Look through the material below and show every line with the word "Rendered".

— Exercise data —
=== Section Start ===
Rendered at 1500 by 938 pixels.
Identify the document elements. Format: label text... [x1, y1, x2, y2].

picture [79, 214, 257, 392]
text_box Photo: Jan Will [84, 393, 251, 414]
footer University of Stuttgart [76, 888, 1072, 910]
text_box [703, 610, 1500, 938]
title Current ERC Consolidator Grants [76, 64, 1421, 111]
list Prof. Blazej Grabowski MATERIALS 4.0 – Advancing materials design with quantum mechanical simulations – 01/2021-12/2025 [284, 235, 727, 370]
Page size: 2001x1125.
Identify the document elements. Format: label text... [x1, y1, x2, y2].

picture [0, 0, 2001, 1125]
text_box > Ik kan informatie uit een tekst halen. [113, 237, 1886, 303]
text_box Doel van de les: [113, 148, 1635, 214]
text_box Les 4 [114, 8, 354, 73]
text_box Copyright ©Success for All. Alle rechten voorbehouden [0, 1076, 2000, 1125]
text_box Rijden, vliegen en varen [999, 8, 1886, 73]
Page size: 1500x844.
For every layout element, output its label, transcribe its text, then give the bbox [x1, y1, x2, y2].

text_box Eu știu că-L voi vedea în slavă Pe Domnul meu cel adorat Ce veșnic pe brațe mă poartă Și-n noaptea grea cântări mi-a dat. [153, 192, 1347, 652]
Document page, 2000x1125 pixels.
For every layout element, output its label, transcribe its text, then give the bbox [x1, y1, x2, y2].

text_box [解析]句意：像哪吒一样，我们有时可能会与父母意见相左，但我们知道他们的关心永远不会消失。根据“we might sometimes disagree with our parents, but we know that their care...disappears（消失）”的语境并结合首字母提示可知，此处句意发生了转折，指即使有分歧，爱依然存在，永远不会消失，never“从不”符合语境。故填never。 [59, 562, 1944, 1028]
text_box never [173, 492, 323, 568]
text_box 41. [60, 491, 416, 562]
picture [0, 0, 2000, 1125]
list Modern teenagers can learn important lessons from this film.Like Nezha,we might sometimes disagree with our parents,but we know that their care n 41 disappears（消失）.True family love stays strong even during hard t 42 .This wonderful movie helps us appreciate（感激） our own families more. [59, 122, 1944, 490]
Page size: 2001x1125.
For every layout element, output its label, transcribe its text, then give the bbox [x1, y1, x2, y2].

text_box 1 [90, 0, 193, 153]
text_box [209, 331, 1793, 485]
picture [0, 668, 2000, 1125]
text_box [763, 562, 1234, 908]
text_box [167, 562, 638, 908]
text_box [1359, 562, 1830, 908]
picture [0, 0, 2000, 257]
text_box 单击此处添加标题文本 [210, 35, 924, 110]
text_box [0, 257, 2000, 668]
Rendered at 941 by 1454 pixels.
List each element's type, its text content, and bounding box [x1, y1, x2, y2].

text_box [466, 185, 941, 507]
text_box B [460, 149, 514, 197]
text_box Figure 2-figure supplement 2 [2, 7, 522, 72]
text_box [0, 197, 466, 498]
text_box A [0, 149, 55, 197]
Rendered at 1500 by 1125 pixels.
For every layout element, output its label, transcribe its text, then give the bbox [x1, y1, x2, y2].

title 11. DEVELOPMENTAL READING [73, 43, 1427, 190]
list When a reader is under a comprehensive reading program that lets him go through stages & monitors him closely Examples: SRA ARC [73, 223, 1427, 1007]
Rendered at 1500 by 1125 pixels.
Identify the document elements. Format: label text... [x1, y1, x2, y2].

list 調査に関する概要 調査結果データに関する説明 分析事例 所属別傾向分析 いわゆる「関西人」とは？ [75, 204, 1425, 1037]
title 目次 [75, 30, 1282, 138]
=== Section End ===
— Response box —
Rendered at 1500 by 938 pixels.
Rendered at 941 by 1454 pixels.
Rendered at 1500 by 1125 pixels.
Rendered at 1500 by 1125 pixels.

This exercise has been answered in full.